O nosso país é uma das regiões com maior atividade de tempestades do planeta, e potencialmente uma das regiões do globo com maior produção de ELTs e FGTs. A energia total depositada na Mesosfera (~40–90 km) por um sprite, o mais importante dos ELTs, é estimada em 1-10 MJ [Sentman et al., 2003]. Medidas fotométricas determinaram que as emissões ópticas são menos de 1% do total, a maior parte da energia é depositada em estados eletrônicos excitados ou estados vibracionais e rotacionais não-radiativos (i.e. que não emitem luz) do N2 e O2, e.g. N2(A3?u+) e O2(a1?g), que podem iniciar cadeias de reações ou ciclos catalíticos por meio de interações com espécies minoritárias que de outro modo não ocorreriam.
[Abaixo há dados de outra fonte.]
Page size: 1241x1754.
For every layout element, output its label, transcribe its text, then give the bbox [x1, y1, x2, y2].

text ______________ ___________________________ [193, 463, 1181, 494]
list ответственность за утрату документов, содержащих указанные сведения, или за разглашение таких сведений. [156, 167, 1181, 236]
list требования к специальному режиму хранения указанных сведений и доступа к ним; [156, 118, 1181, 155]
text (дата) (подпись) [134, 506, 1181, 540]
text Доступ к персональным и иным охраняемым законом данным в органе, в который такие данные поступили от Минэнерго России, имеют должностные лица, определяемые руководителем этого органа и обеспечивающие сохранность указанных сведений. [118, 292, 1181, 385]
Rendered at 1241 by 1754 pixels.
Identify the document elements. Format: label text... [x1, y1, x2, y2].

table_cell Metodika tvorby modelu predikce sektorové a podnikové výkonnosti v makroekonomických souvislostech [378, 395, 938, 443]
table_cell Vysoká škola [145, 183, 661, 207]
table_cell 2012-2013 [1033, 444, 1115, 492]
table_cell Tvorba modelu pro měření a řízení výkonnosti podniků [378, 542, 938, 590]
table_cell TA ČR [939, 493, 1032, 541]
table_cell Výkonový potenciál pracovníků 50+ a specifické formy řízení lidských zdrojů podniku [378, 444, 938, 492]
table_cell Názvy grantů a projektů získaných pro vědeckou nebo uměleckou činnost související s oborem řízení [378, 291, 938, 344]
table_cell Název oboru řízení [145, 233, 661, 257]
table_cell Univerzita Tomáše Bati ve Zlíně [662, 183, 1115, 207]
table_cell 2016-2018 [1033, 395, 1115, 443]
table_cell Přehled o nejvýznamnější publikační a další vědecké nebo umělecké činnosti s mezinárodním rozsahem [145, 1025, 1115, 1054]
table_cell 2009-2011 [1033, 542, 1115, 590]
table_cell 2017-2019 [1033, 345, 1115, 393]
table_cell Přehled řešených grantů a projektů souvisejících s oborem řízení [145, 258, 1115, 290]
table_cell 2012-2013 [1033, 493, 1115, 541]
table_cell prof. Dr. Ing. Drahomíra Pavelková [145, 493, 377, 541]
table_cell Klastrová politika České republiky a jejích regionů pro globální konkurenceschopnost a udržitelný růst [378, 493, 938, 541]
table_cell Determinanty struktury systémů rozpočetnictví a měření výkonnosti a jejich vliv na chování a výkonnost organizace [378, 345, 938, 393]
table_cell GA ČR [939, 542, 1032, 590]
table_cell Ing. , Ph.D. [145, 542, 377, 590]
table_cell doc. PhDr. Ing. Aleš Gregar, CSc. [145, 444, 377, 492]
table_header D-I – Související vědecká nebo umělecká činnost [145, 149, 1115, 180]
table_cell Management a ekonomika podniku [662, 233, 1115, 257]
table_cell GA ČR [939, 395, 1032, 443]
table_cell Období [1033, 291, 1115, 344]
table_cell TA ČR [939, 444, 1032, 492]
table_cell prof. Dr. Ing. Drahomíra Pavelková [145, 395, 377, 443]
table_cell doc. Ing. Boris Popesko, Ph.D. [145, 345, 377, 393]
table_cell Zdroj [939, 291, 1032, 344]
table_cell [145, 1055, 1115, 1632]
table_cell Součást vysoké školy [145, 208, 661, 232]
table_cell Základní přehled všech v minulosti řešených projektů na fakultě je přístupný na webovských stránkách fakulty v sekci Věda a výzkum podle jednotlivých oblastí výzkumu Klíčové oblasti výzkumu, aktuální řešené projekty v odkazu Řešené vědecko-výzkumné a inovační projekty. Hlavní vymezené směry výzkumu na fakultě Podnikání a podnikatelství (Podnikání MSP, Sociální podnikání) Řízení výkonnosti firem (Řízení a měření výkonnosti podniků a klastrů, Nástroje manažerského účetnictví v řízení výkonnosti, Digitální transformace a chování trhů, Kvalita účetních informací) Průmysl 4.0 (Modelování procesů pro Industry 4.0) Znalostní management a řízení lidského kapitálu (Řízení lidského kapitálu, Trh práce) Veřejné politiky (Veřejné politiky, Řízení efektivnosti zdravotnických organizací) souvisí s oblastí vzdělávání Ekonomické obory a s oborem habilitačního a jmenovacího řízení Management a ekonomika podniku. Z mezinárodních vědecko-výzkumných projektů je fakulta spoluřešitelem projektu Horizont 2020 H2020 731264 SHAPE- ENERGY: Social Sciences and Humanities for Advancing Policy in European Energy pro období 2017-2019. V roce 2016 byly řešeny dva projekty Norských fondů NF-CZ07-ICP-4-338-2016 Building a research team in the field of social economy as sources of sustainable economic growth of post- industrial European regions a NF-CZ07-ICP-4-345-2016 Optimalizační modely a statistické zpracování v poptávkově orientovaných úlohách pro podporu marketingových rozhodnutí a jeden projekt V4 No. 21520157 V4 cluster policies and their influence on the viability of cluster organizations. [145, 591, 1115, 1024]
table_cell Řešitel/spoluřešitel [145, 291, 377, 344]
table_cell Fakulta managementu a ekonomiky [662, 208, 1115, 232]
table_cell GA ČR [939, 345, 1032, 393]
Utilizando um modelo com dezenas de espécies atmosféricas, Sentman et al. [2000] estimou um aumento de várias ordens de magnitude da densidade dos íons negativos CO3- e CO4- e dos hidratados positivos H+(H2O)3 e H+(H2O)2 acima de tempestades (70 km) seguindo um único relâmpago. Os efeitos, que podem persistir por 10s – 1000s, seriam significativos acima de uma tempestade ativa durante várias horas. Armstrong et al. [2001] relataram aumentos significativos da densidade de NO, catalizador do ciclo do ozônio, em 60-80 km de altitude, modelando ~9000 reações com ~400 espécies, e em ~35 km, utilizando observações do satélite UARS HALOE. Eles estimaram que a produção local de NO por sprites é mais de uma ordem de magnitude maior que a pelo mecanismo global atualmente aceito.
Milhares de sprites/ELTs foram documentados nos Estado Unidos e centenas foram documentados em outros países e continentes. Em torno de 800 ELTs (maioria sprites) foram documentados no Brasil durante as três campanhas científicas, internacionais, em 2002-2003, 2005 e 2006, realizadas até então. A taxa de ocorrência global de sprites é desconhecida, mas é estimada em 200 a 25000 sprites/dia. A incerteza, mais de duas ordens de magnitude, reflete diretamente a incerteza na taxa de deposição de energia na média/alta atmosfera, ~2x108 – 2.5x1011 J/dia, demonstrando a importância dos ELTs na dinâmica do sistema atmosférico e composição da média/alta atmosfera global, devido aos processos químicos por eles gerados.
No Brasil esses efeitos seriam acentuados devido à alta incidência de tempestades no país. A presença da AMAS, atualmente sobre o território nacional geraria ainda outros estudos, inéditos, possíveis apenas no país. Tudo isso demonstra a importância de estabelecer esta nova área pesquisa científica no Brasil, iniciada em 1999 pela coordenadora do grupo e desenvolvida pelo ACATMOS.